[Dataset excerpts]
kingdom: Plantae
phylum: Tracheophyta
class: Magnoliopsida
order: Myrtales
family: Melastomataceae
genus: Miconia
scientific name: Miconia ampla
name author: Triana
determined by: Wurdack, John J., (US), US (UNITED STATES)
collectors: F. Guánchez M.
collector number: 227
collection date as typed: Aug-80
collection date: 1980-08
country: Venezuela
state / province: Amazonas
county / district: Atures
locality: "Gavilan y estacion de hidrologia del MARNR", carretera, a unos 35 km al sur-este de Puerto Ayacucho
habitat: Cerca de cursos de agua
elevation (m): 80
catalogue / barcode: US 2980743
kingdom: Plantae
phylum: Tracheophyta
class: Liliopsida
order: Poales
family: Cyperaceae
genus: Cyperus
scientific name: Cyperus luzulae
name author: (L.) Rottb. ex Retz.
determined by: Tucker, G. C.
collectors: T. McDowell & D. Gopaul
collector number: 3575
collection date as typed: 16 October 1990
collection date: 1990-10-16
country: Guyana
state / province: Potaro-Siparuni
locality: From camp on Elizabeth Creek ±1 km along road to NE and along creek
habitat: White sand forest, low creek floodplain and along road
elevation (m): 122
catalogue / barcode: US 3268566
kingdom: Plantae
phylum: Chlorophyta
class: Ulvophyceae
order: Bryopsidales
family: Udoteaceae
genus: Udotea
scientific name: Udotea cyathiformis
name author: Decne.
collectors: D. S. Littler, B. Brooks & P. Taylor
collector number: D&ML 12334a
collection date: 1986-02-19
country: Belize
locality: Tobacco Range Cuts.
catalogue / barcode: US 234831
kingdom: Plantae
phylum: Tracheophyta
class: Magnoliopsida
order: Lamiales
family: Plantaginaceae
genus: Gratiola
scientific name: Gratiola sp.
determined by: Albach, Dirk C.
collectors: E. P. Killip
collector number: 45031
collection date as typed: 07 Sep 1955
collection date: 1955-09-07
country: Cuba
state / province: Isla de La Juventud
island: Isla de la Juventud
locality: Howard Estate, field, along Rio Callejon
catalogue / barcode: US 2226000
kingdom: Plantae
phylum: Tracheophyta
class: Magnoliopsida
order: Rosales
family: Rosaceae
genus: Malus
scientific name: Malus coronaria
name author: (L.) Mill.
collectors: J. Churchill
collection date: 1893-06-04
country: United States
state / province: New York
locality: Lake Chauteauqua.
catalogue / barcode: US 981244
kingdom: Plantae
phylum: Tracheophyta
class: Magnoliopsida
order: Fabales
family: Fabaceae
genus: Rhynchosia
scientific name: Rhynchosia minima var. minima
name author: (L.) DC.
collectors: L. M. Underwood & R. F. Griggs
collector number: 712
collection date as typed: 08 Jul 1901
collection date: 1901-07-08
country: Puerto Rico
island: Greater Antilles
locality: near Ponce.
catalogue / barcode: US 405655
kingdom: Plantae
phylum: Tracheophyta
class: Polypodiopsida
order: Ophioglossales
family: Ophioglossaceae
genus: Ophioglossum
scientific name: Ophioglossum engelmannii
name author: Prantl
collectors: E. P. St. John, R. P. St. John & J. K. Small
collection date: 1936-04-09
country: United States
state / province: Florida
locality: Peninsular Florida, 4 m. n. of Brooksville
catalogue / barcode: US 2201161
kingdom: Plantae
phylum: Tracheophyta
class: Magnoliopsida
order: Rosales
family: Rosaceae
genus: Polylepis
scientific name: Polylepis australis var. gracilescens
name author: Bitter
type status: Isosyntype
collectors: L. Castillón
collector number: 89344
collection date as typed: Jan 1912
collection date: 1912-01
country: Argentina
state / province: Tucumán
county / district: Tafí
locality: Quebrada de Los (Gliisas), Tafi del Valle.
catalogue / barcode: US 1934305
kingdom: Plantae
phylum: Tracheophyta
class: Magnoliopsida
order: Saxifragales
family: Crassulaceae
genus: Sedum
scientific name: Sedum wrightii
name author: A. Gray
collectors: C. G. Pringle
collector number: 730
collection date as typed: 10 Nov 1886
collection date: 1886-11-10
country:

■ WHAT THE TASK REQUIRES
Write out the part of the listing above that opens with the line containing "habitat: White sand" and closes with the line containing "determined by: Albach, Dirk C.", both of those lines included.

■ TASK SOLUTION
habitat: White sand forest, low creek floodplain and along road
elevation (m): 122
catalogue / barcode: US 3268566
kingdom: Plantae
phylum: Chlorophyta
class: Ulvophyceae
order: Bryopsidales
family: Udoteaceae
genus: Udotea
scientific name: Udotea cyathiformis
name author: Decne.
collectors: D. S. Littler, B. Brooks & P. Taylor
collector number: D&ML 12334a
collection date: 1986-02-19
country: Belize
locality: Tobacco Range Cuts.
catalogue / barcode: US 234831
kingdom: Plantae
phylum: Tracheophyta
class: Magnoliopsida
order: Lamiales
family: Plantaginaceae
genus: Gratiola
scientific name: Gratiola sp.
determined by: Albach, Dirk C.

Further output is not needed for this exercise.